Our quantum field is a 3-D pixelated lattice that evolves through time. As with the path integral, each time step results a complex-valued phase shift at each spatial point. Those complex numbers are fine in the Feynman path integral because they get squared and disappear. But they’re very difficult to deal with in Monte Carlo approaches. So we need one more hack- our most ingenious yet. We’re going to pretend that time is just another dimension of space. This operation is called the Wick rotation and it eliminates the complex nature of the phase shifts. If we also “pixelate” the time dimension then we have a lattice with 4 spatial dimensions.

Now our couple quark-gluon field looks like this: a lattice of points with connections. The points are the quark field and the connections are the gluon field.
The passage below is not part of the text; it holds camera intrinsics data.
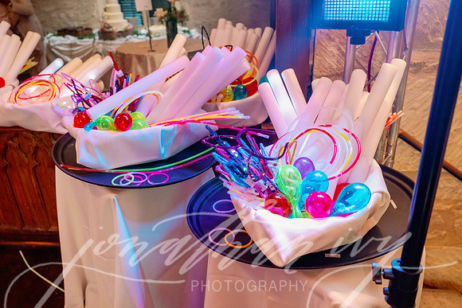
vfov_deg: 44.3
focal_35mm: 30
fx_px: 379
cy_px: 154
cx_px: 231
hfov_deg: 62.8
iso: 2000
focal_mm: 29.5
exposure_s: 1/200
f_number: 4
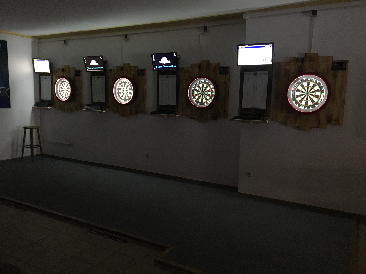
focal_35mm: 29
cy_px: 137
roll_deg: -0.7
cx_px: 183
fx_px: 307
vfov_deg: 48.2
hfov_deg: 61.7
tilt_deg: -7.4
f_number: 2.2
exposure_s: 1/17
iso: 400
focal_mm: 4.15
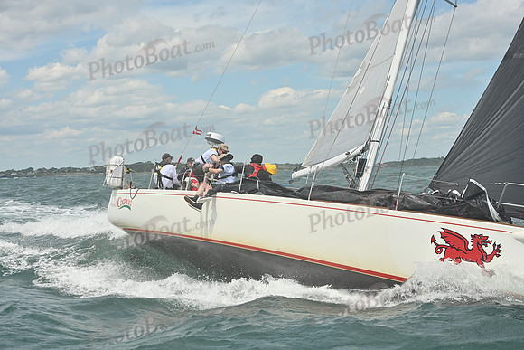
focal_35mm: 70
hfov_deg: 28.8
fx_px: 1019
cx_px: 262
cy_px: 175
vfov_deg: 19.5
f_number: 11
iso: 320
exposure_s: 1/1250
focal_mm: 70
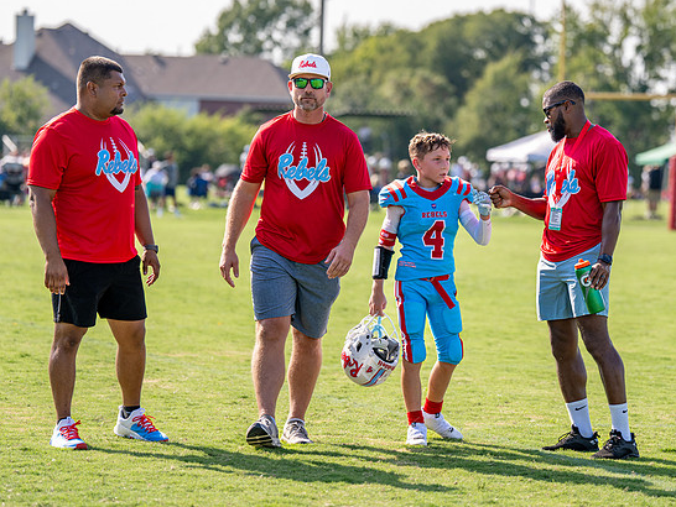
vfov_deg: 9.2
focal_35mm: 161
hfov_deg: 12.3
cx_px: 421
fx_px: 3145
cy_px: 229
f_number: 2.8
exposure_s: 1/1600
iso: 125
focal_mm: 118
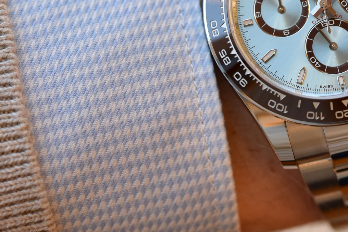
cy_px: 9
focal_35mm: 124
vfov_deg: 11.0
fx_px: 1198
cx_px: 322
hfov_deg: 16.3
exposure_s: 1/400
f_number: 5.6
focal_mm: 60
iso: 2000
Getting rid of the quantum probabilities means this isn’t really even a quantum problem any more. The structure looks like a crystal - admittedly a 4-dimensional one, but a classical crystal. And guess what - we understand how crystals work extremely well. We can now simulate how this lattice evolves over time using the laws of statistical mechanics.

We’re not all the way there yet. After all, spacetime isn’t really a discrete lattice of points. And it turns out that the things you want to calculate, like the mass of a hadron, DO depend on your choice of pixel size. But in a very simple way. You can run your simulation multiple times for different lattice spacings to figure out that relationship. For example, the prediction for neutron mass gets larger with increasing lattice spacing, but if you draw a trend line through your simulation results you can find the neutron mass in the case of zero spacing - a continuous spacetime. And guess what - it works.

This trick of transforming quantum fields into a lattice was first discovered by Ken Wilson all the way back in 1974, back when you’d be lucky to fit a kilobyte of RAM on a computer. Since then, and with the help of vastly improved computational resources, lattice QCD has accurately predicted many things, from masses and decay frequencies of hadrons to the exotic properties of quark-gluon plasma. These simulations were also an essential part of the prediction side of the new muon g-2 results.

The fact that lattice QCD even works gives us deep insights into the nature of the quantum fields. For one thing, because it doesn’t use virtual particles at all, but rather simulates the quantum field more or less directly. That helps us put to bed the idea that virtual particles are more than an approximation of what these messy fields are really doing during an interaction.

So there’s your whirlwind introduction to lattice QCD. As our computing power grows, one day we’ll likely be able to build detailed simulations of entire collections of hadrons like the nucleus of a single atom. We will never simulate a whole universe this way - nor any way in all likelihood. But we’re going to learn so much just simulating such tiny patches of spacetime.

Comments

Rileymetal

What happens inside a proton? Positivity.

Ted Jones

Has Spacetime done an episode on the Weak Force? I think with the weak force you are looking at a waveform and probabilities -- like with QED -- but I could have that wrong. Why an isotope would seem to be stable for millions of years and then suddenly radiate a particle in more interesting to me than the messy confusion going on inside a hadron.

Anonymous

As a follow up, could you do an episode on the Nielsen Ninomiya theorem?